#### WORK INSTRUCTIONS
Where in the data below does the word "буквы" appear? Copy each line that holds it.

#### SUPPLIED DATA
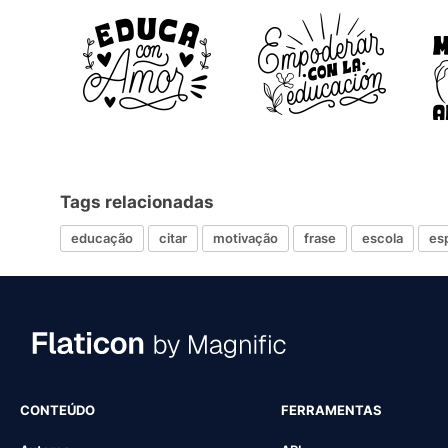
Tags relacionadas
educação
citar
motivação
frase
escola
es
CONTEÚDO
FERRAMENTAS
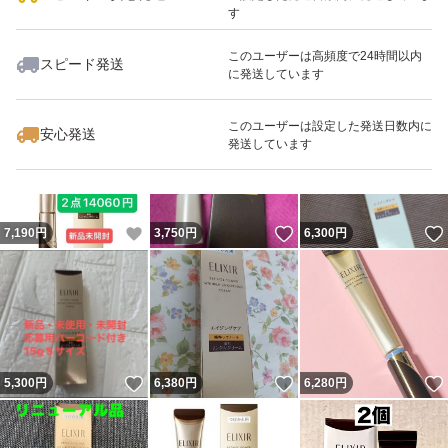
す
このユーザーは高頻度で24時間以内
スピード発送
に発送しています
いいね！
いいね！
6,320
円
5,000
円
6,500
円
このユーザーは設定した発送日数内に
安心発送
発送しています
いいね！
いいね！
7,190
円
3,750
円
6,300
円
いいね！
いいね！
5,300
円
6,380
円
6,280
円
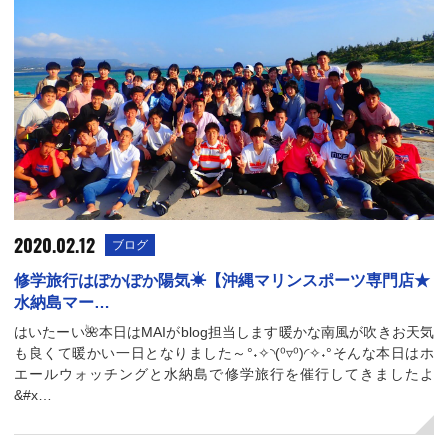
2020.02.12
ブログ
修学旅行はぽかぽか陽気☀【沖縄マリンスポーツ専門店★
水納島マー…
はいたーい🌺本日はMAIがblog担当します暖かな南風が吹きお天気
も良くて暖かい一日となりました～°˖✧◝(⁰▿⁰)◜✧˖°そんな本日はホ
エールウォッチングと水納島で修学旅行を催行してきましたよ
&#x…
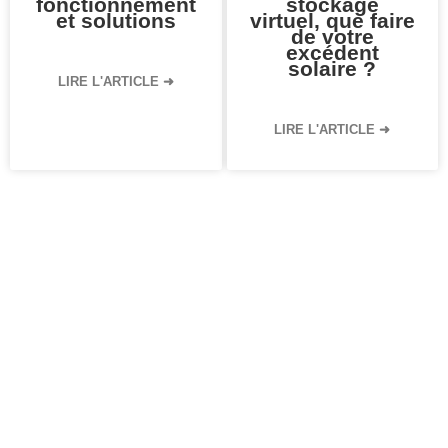
fonctionnement
stockage
et solutions
virtuel, que faire
de votre
excédent
solaire ?
LIRE L'ARTICLE ➜
LIRE L'ARTICLE ➜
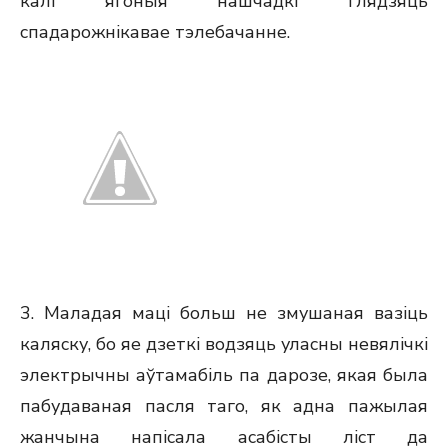
калі ягоныя нашчадкі глядзяць
спадарожнікавае тэлебачанне.
3. Маладая маці больш не змушаная вазiць
каляску, бо яе дзеткі водзяць уласны невялічкі
электрычны аўтамабіль па дарозе, якая была
пабудаваная пасля таго, як адна пажылая
жанчына напісала асабісты ліст да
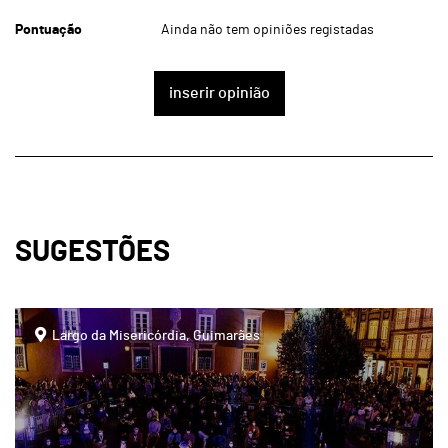
Pontuação
Ainda não tem opiniões registadas
inserir opinião
SUGESTÕES
page
Largo da Misericórdia, Guimarães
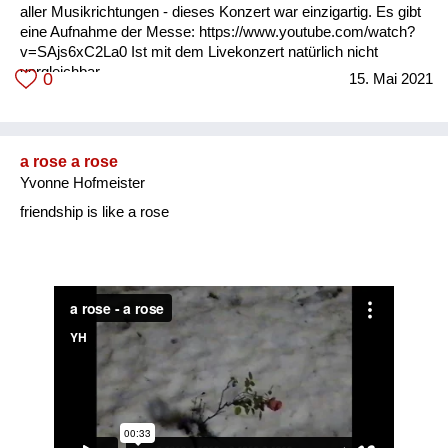
aller Musikrichtungen - dieses Konzert war einzigartig. Es gibt
eine Aufnahme der Messe: https://www.youtube.com/watch?
v=SAjs6xC2La0 Ist mit dem Livekonzert natürlich nicht
vergleichbar.
0
15. Mai 2021
a rose a rose
Yvonne Hofmeister
friendship is like a rose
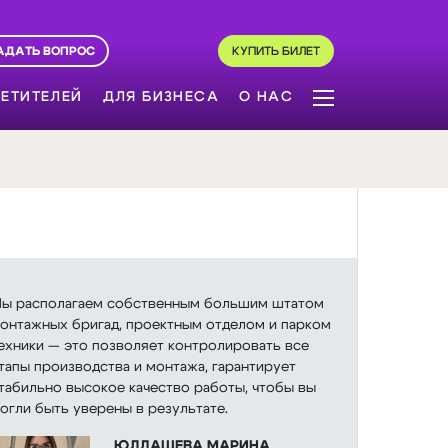
АДАТЬ ВОПРОС
КУПИТЬ БИЛЕТ
ЕТИТЕЛЕЙ
ДЛЯ БИЗНЕСА
О НАС
ы располагаем собственным большим штатом
онтажных бригад, проектным отделом и парком
ехники — это позволяет контролировать все
тапы производства и монтажа, гарантирует
табильно высокое качество работы, чтобы вы
огли быть уверены в результате.
ЮЛДАШЕВА МАРИНА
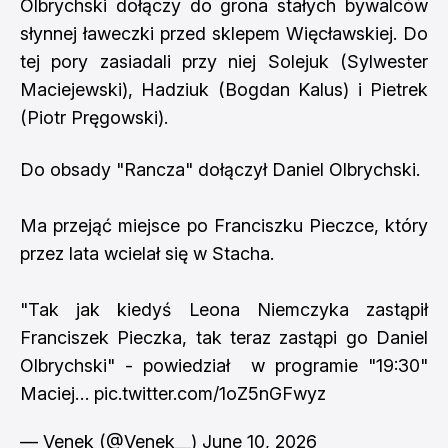
Olbrychski dołączy do grona stałych bywalców
słynnej ławeczki przed sklepem Więcławskiej. Do
tej pory zasiadali przy niej Solejuk (Sylwester
Maciejewski), Hadziuk (Bogdan Kalus) i Pietrek
(Piotr Pręgowski).
Do obsady "Rancza" dołączył Daniel Olbrychski.
Ma przejąć miejsce po Franciszku Pieczce, który
przez lata wcielał się w Stacha.
"Tak jak kiedyś Leona Niemczyka zastąpił
Franciszek Pieczka, tak teraz zastąpi go Daniel
Olbrychski" - powiedział w programie "19:30"
Maciej…
pic.twitter.com/1oZ5nGFwyz
— Venek (@Venek__)
June 10, 2026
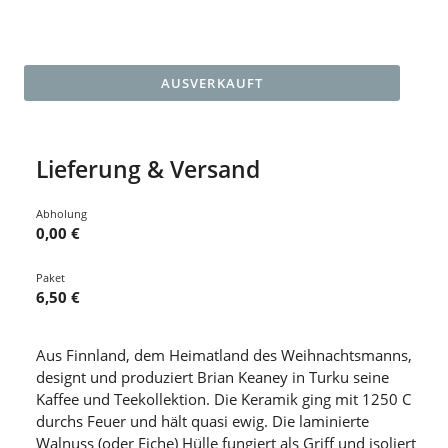
AUSVERKAUFT
Lieferung & Versand
Abholung
0,00 €
Paket
6,50 €
Aus Finnland, dem Heimatland des Weihnachtsmanns,
designt und produziert Brian Keaney in Turku seine
Kaffee und Teekollektion. Die Keramik ging mit 1250 C
durchs Feuer und hält quasi ewig. Die laminierte
Walnuss (oder Eiche) Hülle fungiert als Griff und isoliert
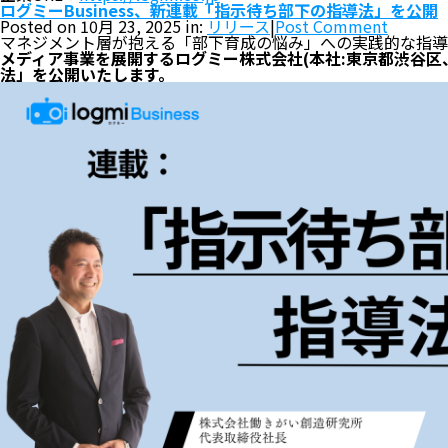
ログミーBusiness、新連載「指示待ち部下の指導法」を公開
Posted on 10月 23, 2025 in:
リリース
|
Post Comment
マネジメント層が抱える「部下育成の悩み」への実践的な指導
メディア事業を展開するログミー株式会社(本社:東京都渋谷区、
法」を公開いたします。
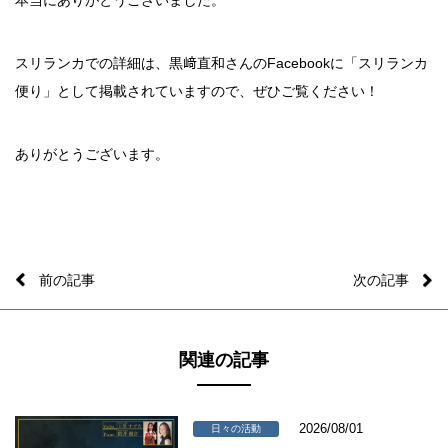
本当にありがとうございました。
スリランカでの詳細は、黒﨑直和さんのFacebookに「スリランカ
便り」として掲載されていますので、ぜひご覧ください！
ありがとうございます。
前の記事
次の記事
関連の記事
2026/08/01
日々の活動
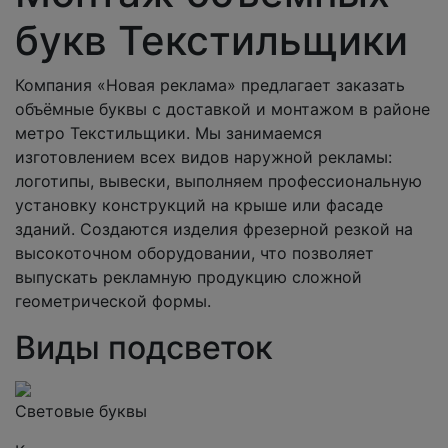
букв Текстильщики
Компания «Новая реклама» предлагает заказать
объёмные буквы с доставкой и монтажом в районе
метро Текстильщики. Мы занимаемся
изготовлением всех видов наружной рекламы:
логотипы, вывески, выполняем профессиональную
установку конструкций на крыше или фасаде
зданий. Создаются изделия фрезерной резкой на
высокоточном оборудовании, что позволяет
выпускать рекламную продукцию сложной
геометрической формы.
Виды подсветок
Световые буквы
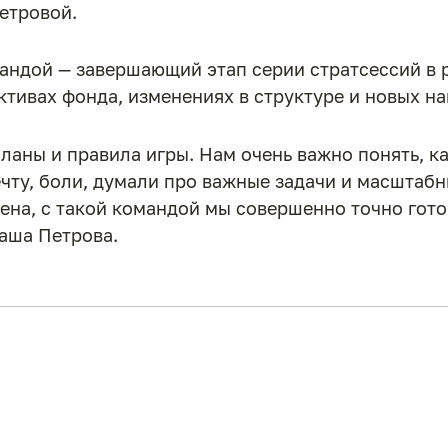
етровой.
андой — завершающий этап серии стратсессий в р
ктивах фонда, изменениях в структуре и новых н
аны и правила игры. Нам очень важно понять, ка
ту, боли, думали про важные задачи и масштабн
ена, с такой командой мы совершенно точно гот
таша Петрова.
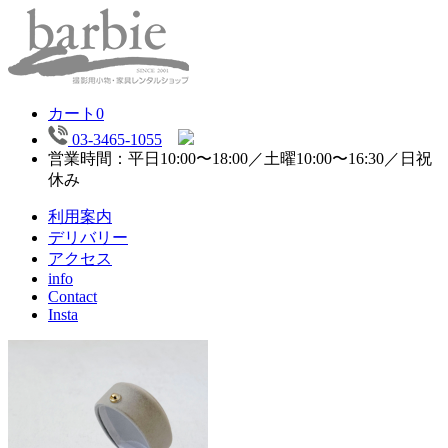
カート
0
03-3465-1055
営業時間：平日10:00〜18:00／土曜10:00〜16:30／日祝
休み
利用案内
デリバリー
アクセス
info
Contact
Insta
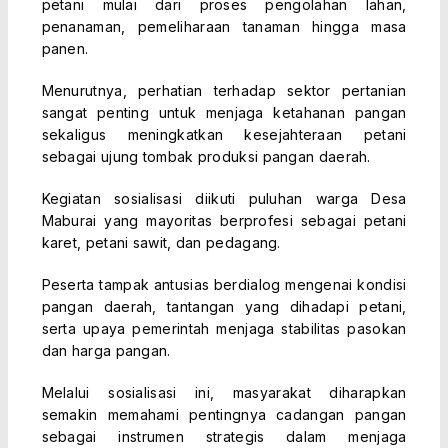
petani mulai dari proses pengolahan lahan,
penanaman, pemeliharaan tanaman hingga masa
panen.
Menurutnya, perhatian terhadap sektor pertanian
sangat penting untuk menjaga ketahanan pangan
sekaligus meningkatkan kesejahteraan petani
sebagai ujung tombak produksi pangan daerah.
Kegiatan sosialisasi diikuti puluhan warga Desa
Maburai yang mayoritas berprofesi sebagai petani
karet, petani sawit, dan pedagang.
Peserta tampak antusias berdialog mengenai kondisi
pangan daerah, tantangan yang dihadapi petani,
serta upaya pemerintah menjaga stabilitas pasokan
dan harga pangan.
Melalui sosialisasi ini, masyarakat diharapkan
semakin memahami pentingnya cadangan pangan
sebagai instrumen strategis dalam menjaga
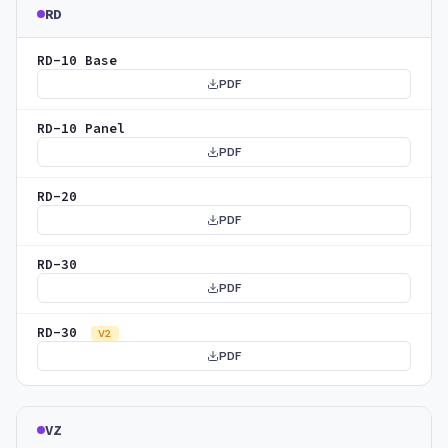
RD
RD-10 Base
PDF
RD-10 Panel
PDF
RD-20
PDF
RD-30
PDF
RD-30
V2
PDF
VZ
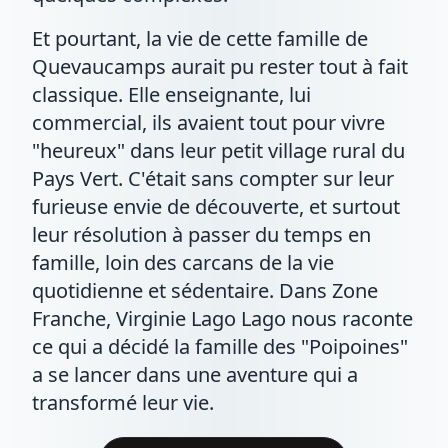
Et pourtant, la vie de cette famille de
Quevaucamps aurait pu rester tout à fait
classique. Elle enseignante, lui
commercial, ils avaient tout pour vivre
"heureux" dans leur petit village rural du
Pays Vert. C'était sans compter sur leur
furieuse envie de découverte, et surtout
leur résolution à passer du temps en
famille, loin des carcans de la vie
quotidienne et sédentaire. Dans Zone
Franche, Virginie Lago Lago nous raconte
ce qui a décidé la famille des "Poipoines"
a se lancer dans une aventure qui a
transformé leur vie.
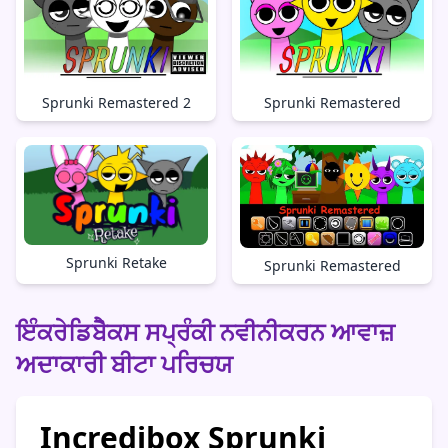
Sprunki Remastered 2
Sprunki Remastered
Sprunki Retake
Sprunki Remastered
ਇੰਕਰੇਡਿਬੋੈਕਸ ਸਪ੍ਰੰਕੀ ਨਵੀਨੀਕਰਨ ਆਵਾਜ਼
ਅਦਾਕਾਰੀ ਬੀਟਾ ਪਰਿਚਯ
Incredibox Sprunki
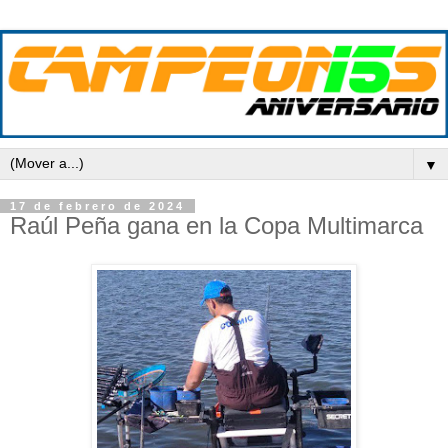
▼
17 de febrero de 2024
Raúl Peña gana en la Copa Multimarca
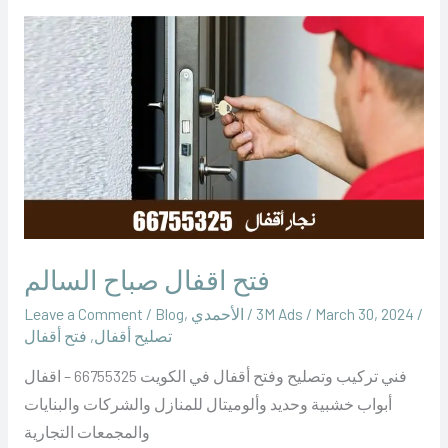
فتح
اقفال
صباح
السالم
فتح اقفال صباح السالم
/
March 30, 2024
/
‪3M Ads‬‏
/
الأحمدي
,
Blog
/
Leave a Comment
تصليح أقفال
,
فتح أقفال
فني تركيب وتصليح وفتح أقفال في الكويت 66755325 – اقفال
أبواب خشبية وحديد وألوميتال للمنازل والشركات والبنايات
والمجمعات التجارية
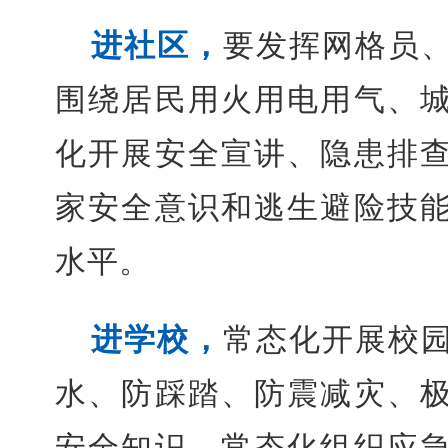
进社区，
要发挥网格员
围绕居民用火用电用气、
化开展安全宣讲、隐患排
家安全意识和逃生避险技
水平。
进学校，
常态化开展校
水、防踩踏、防震减灾、
安全知识，常态化组织应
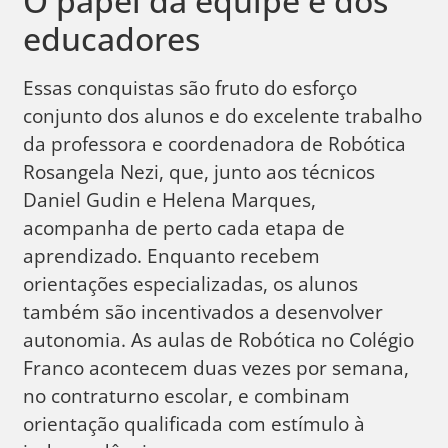
O papel da equipe e dos
educadores
Essas conquistas são fruto do esforço
conjunto dos alunos e do excelente trabalho
da professora e coordenadora de Robótica
Rosangela Nezi, que, junto aos técnicos
Daniel Gudin e Helena Marques,
acompanha de perto cada etapa de
aprendizado. Enquanto recebem
orientações especializadas, os alunos
também são incentivados a desenvolver
autonomia. As aulas de Robótica no Colégio
Franco acontecem duas vezes por semana,
no contraturno escolar, e combinam
orientação qualificada com estímulo à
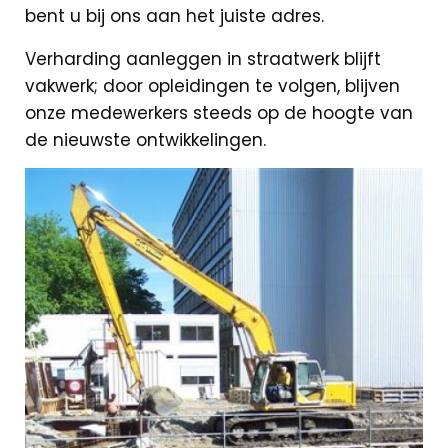
bent u bij ons aan het juiste adres.
Verharding aanleggen in straatwerk blijft
vakwerk; door opleidingen te volgen, blijven
onze medewerkers steeds op de hoogte van
de nieuwste ontwikkelingen.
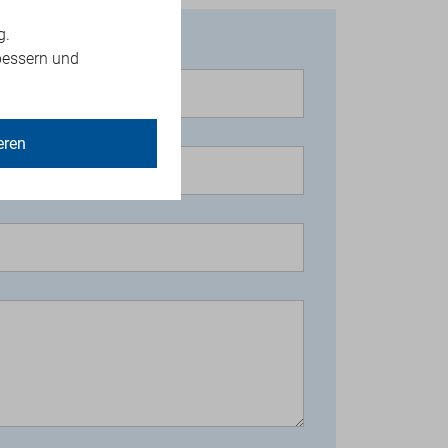
g.
bessern und
eren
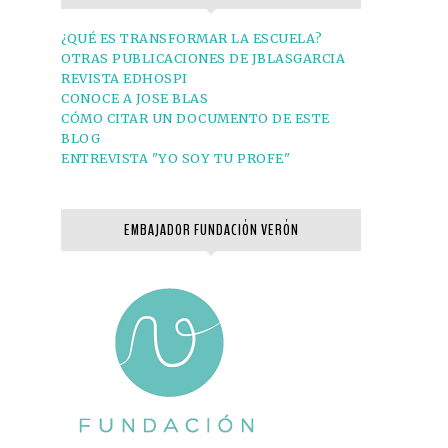
¿QUÉ ES TRANSFORMAR LA ESCUELA?
OTRAS PUBLICACIONES DE JBLASGARCIA
REVISTA EDHOSPI
CONOCE A JOSE BLAS
CÓMO CITAR UN DOCUMENTO DE ESTE
BLOG
ENTREVISTA "YO SOY TU PROFE"
EMBAJADOR FUNDACIÓN VERÓN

#### SOLUTION TO THIS PROBLEM
объёмные буквы с доставкой и монтажом в районе
Световые буквы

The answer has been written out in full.